Purchase does not expect the application to read raw provider objects directly for product behavior.
Instead, the runtime produces normalized customer state:
customer snapshots, current subscription state, purchase grant state, entitlement snapshots, and credit wallet state.
Why this matters
Provider objects are not an application model. They are transport objects with provider-specific lifecycle semantics.
Your app needs a simpler answer to questions like:
what this customer currently owns, which offer is active, which entitlements should be granted, how many credits are available, and whether a cancellation is scheduled or already effective.
Snapshot flow
- Checkout or webhook workflows write durable rows
- Provider events are normalized into commercial events
- Projection services refresh customer state
- The app reads a normalized snapshot
Entitlements
Purchase treats entitlements as derived commercial state rather than UI-only flags.

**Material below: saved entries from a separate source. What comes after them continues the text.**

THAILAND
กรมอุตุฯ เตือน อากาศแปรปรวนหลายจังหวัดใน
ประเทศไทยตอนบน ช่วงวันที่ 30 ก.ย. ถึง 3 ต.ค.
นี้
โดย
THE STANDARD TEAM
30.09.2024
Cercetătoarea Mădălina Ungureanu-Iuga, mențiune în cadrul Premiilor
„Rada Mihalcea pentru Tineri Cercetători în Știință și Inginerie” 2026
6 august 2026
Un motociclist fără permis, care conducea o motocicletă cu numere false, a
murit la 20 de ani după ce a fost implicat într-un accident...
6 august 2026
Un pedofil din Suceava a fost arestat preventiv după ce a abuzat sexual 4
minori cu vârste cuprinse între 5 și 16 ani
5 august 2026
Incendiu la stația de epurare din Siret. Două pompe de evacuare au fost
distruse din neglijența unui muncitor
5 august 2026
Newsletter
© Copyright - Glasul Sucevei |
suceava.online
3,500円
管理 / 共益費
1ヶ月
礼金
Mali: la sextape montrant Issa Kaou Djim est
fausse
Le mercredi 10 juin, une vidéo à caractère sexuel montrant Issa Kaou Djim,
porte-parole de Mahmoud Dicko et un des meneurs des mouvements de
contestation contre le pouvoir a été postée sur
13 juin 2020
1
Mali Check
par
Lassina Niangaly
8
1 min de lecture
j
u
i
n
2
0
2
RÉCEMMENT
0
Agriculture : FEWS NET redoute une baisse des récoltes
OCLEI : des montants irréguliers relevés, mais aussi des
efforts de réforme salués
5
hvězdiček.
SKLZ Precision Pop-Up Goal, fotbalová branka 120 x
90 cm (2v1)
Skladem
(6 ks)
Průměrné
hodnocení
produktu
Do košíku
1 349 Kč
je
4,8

That gives you one place to reason about:
feature access, quota ceilings, reset windows, and balance display.
App-owned responsibility
Purchase computes commercial state, but your application still decides how to enforce it. For example:
request authorization, feature gating in product code, usage metering, and customer messaging.
This separation keeps the billing runtime reusable without forcing product logic into the SDK.
What this buys you
Instead of joining provider objects and local patches by hand, application code can ask focused questions:
what subscriptions are active, what one-time grants still apply, what entitlements are enabled, and how many credits remain.
That is the difference between a payment integration and a usable commercial runtime.